-- Data records follows --

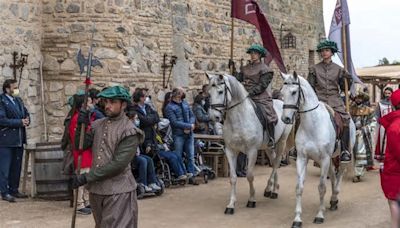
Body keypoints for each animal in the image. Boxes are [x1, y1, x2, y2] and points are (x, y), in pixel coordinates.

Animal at [206, 72, 290, 214]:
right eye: (209, 93)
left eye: (221, 91)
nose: (214, 117)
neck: (239, 118)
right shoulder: (230, 151)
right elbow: (233, 177)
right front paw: (231, 205)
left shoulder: (252, 151)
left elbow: (250, 175)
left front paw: (251, 199)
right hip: (268, 147)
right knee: (273, 161)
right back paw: (273, 188)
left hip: (281, 142)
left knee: (276, 163)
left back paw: (271, 190)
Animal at [280, 72, 354, 227]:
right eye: (282, 92)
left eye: (294, 92)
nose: (286, 118)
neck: (313, 124)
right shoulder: (302, 158)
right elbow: (299, 187)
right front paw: (297, 218)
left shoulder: (324, 159)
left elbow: (321, 187)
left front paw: (319, 215)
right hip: (329, 159)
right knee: (333, 176)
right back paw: (333, 201)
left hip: (340, 157)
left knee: (339, 175)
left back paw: (335, 196)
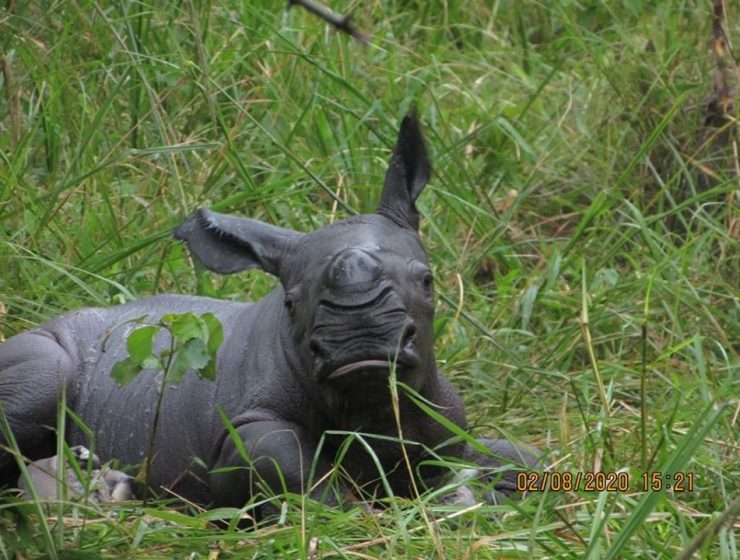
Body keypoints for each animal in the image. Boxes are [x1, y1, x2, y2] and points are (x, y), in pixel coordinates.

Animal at [0, 113, 536, 512]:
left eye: (426, 280)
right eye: (291, 303)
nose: (360, 340)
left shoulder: (443, 421)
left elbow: (518, 457)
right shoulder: (243, 432)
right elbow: (285, 461)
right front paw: (355, 513)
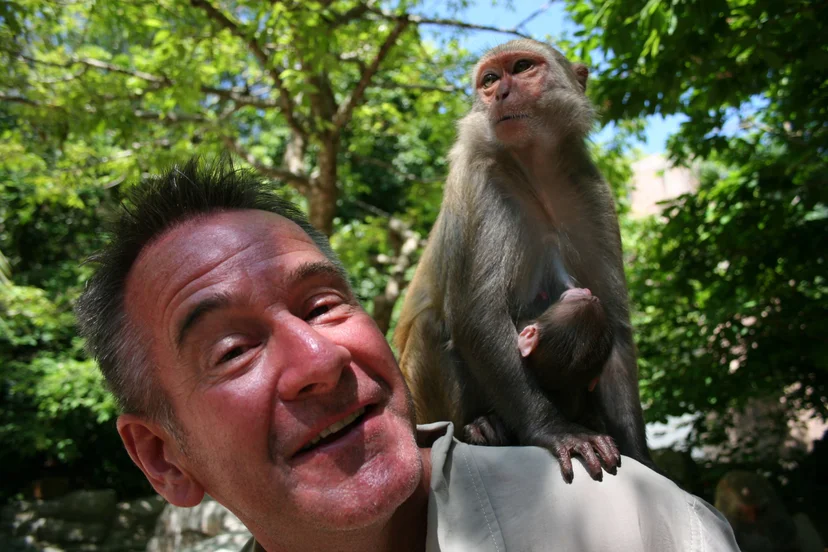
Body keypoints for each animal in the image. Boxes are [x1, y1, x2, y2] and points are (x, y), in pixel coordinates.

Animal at [394, 39, 655, 483]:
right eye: (489, 79)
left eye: (520, 67)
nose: (499, 93)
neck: (536, 171)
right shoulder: (481, 179)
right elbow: (476, 314)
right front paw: (556, 431)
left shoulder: (593, 192)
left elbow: (616, 328)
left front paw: (642, 458)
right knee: (432, 322)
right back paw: (480, 427)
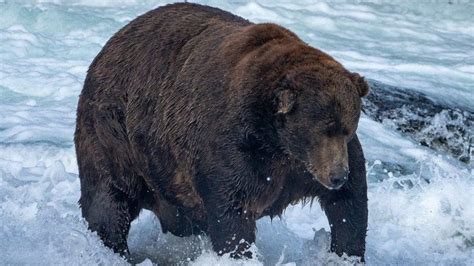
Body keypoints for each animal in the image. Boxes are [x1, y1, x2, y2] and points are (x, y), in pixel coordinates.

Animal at [75, 2, 370, 262]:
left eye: (347, 128)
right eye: (322, 129)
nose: (337, 176)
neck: (277, 142)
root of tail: (110, 43)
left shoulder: (305, 166)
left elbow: (350, 203)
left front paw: (345, 253)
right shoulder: (236, 148)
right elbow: (232, 210)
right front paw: (239, 253)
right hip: (115, 133)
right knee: (109, 198)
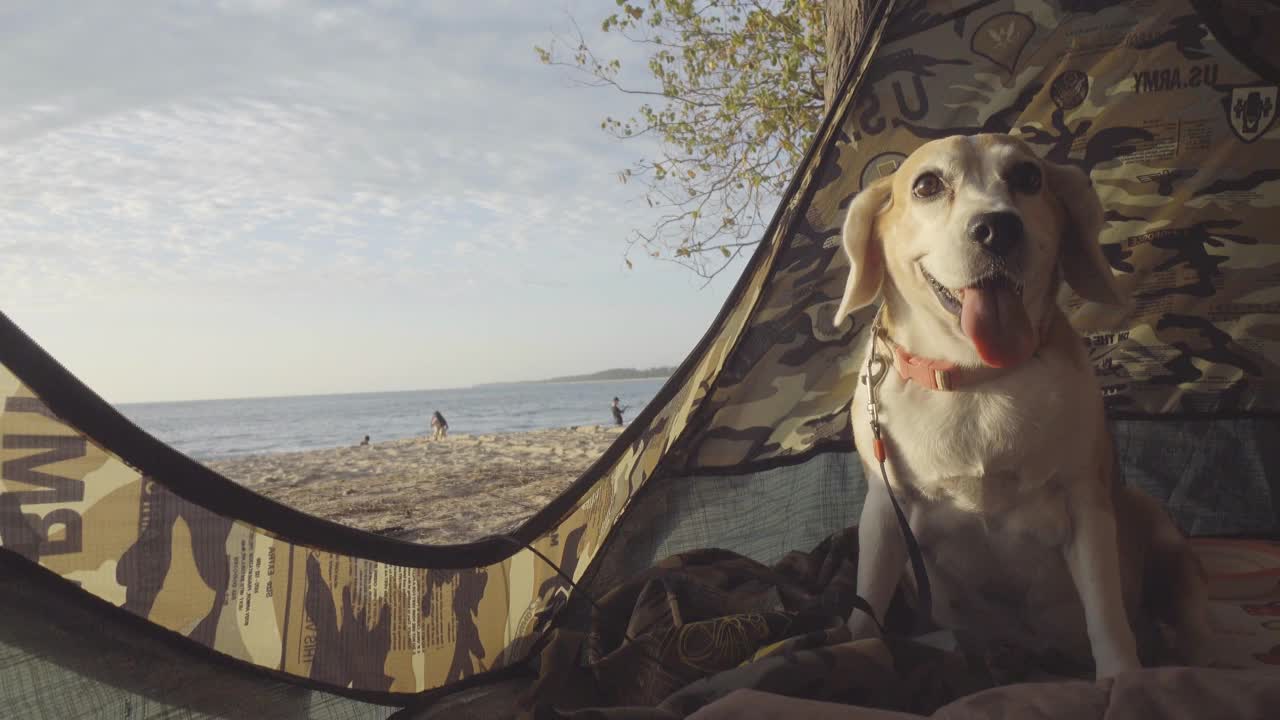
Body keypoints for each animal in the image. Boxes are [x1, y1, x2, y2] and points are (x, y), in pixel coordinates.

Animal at [839, 131, 1208, 676]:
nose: (997, 228)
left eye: (1028, 177)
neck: (978, 378)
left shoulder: (1087, 505)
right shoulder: (886, 513)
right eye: (927, 185)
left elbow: (1106, 614)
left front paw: (1123, 679)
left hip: (1159, 529)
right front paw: (850, 649)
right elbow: (865, 605)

-- Data records concluded --

▶ _Task_
Could you copy every line from the records that has "back" in it?

▶ _The answer_
right back paw: (273, 188)
left back paw: (271, 190)
right back paw: (333, 201)
left back paw: (335, 196)
right back paw: (480, 427)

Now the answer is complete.